Amokfahrer: „Es tut mir leid.”
Im Amokfahrer-Prozess wurden heute die Plädoyers gehalten. Erstmals im Verfahren äußerte sich zudem auch der Beschuldigte selbst.
Von David Liese
Das Bild gleicht dem der vergangenen Prozesstage: Zusammengekauert sitzt der Mann auf der Anklagebank, mit gesenktem Kopf und ausdrucksloser Miene. Doch am Ende der knapp zweistündigen Sitzung, in der die Plädoyers der Verfahrensbeteiligten gehalten wurden, sollte der Amokfahrer sein Schweigen brechen.
Seit dem Prozessauftakt am 18. März wurde vor der Schwurgerichtskammer des Landgerichts Regensburg die Amokfahrt des psychisch kranken 46-Jährigen nachvollzogen. Am 01. August des vergangenen Jahres raste er mit seinem Sportwagen durch die Stadt und tötete am Ende ein fünfjähriges Mädchen.
Staatsanwaltschaft: Bedingter Tötungsvorsatz „erscheint nicht unwahrscheinlich”
„Es ist gelungen, die Fahrt so weit wie möglich zu rekonstruieren“, stellt Staatsanwalt Markus Herbst zu Beginn seiner Ausführungen fest. Die Aussagen der zahlreichen vernommenen Zeugen – vom Passanten, der den über Gehwege und durch Parks kreuzenden Fahrer beobachtet hatte, bis zu den Streifenpolizisten, die ihn verfolgt hatten – seien zwar zum Teil recht widersprüchlich. Das ändere, so Herbst, aber nichts an ihrer Glaubwürdigkeit – ganz im Gegenteil. Diese sei sogar erhöht, weil die Zeugen „in keinem Lager“ stünden, also weder aus dem Umfeld des Beschuldigten noch der Geschädigten kämen.
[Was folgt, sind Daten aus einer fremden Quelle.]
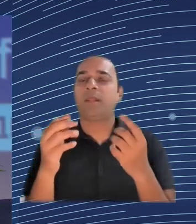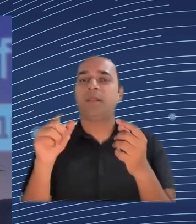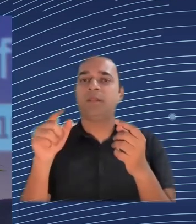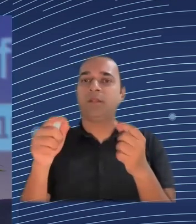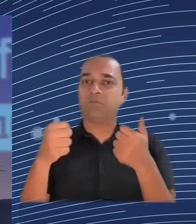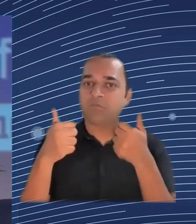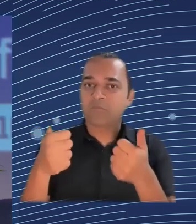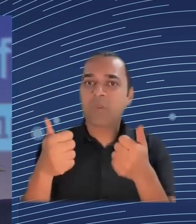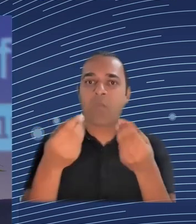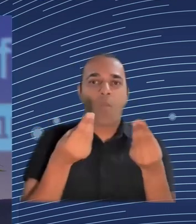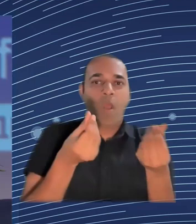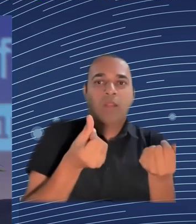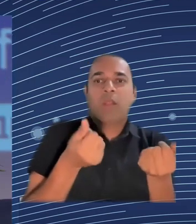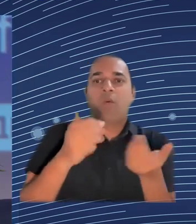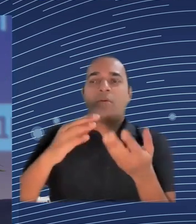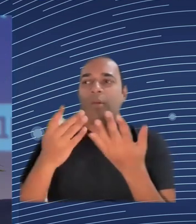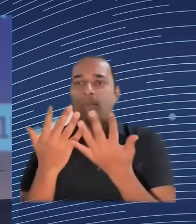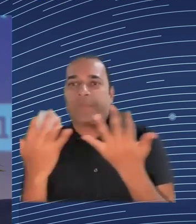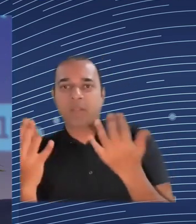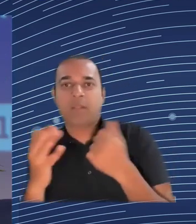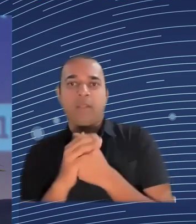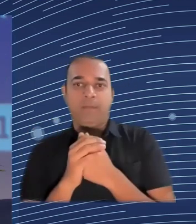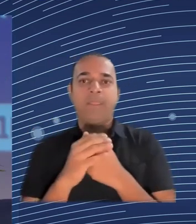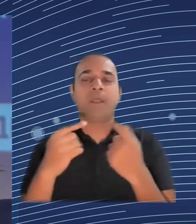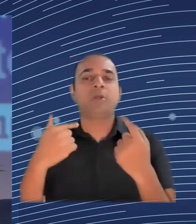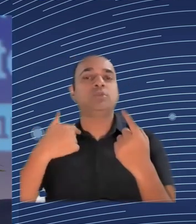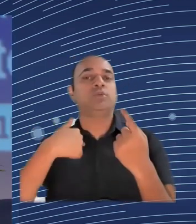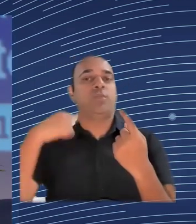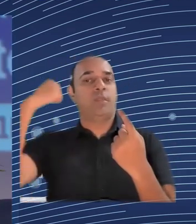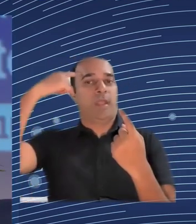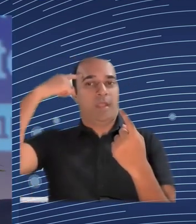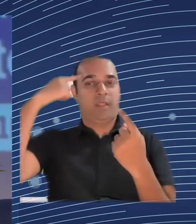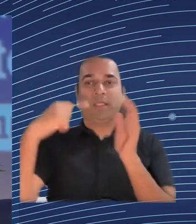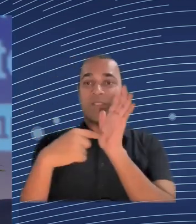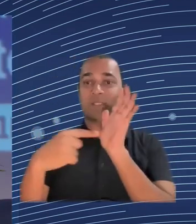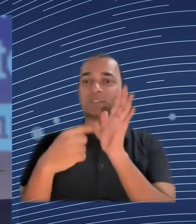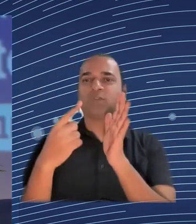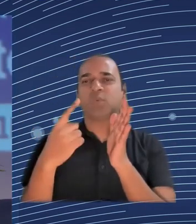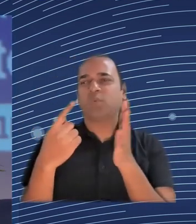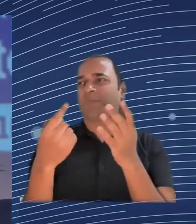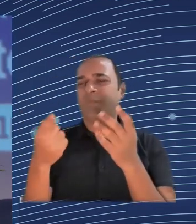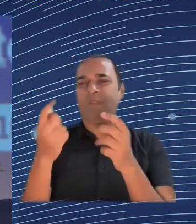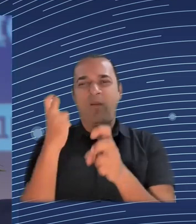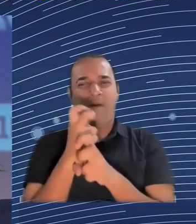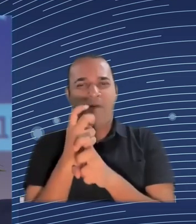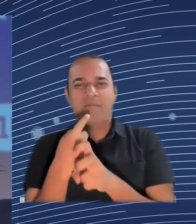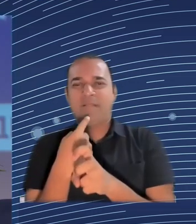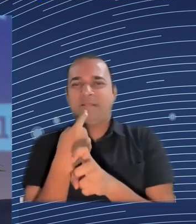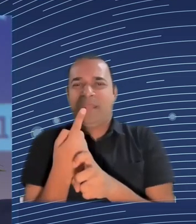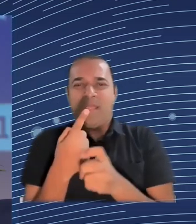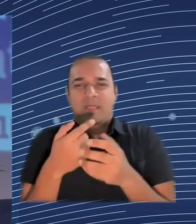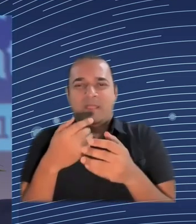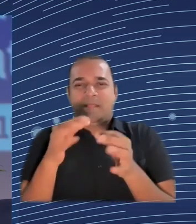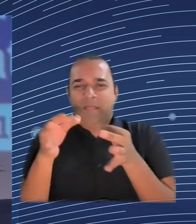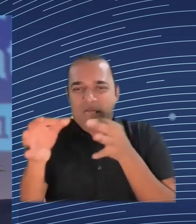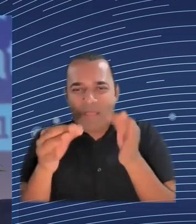indicators. It's not so easy to get to the common agreement how to measure those indicators. That's why probably they are not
Besondere Aufmerksamkeit widmet der Staatsanwalt der Frage, ob man beim Verhalten des Amokfahrers trotz dessen offensichtlicher Schuldunfähigkeit – der psychiatrische Sachverständige attestiert dem Mann paranoide Schizophrenie – von einem Tötungsvorsatz ausgehen müsse. Rein rechtlich widersprächen sich diese beiden Punkte nämlich nicht.
„Es erscheint nicht unwahrscheinlich, dass der Beschuldigte einen bedingten Tötungsvorsatz hatte“, führt Herbst aus. Das macht er unter anderem daran fest, dass „bewusste Entscheidungen“ getroffen worden seien, die nicht zum Wahn des Beschuldigten passten. „Ich vermag nicht zu erkennen, dass er durchweg wahrnehmungsgestört war“, fügt der Staatsanwalt hinzu. Der Amokfahrer hatte im Verlauf seiner Chaostour durch die Stadt Polizeibeamten den Mittelfinger gezeigt. Herbst bezeichnet diesen und andere Vorfälle als „situationsadäquate Handlungen“.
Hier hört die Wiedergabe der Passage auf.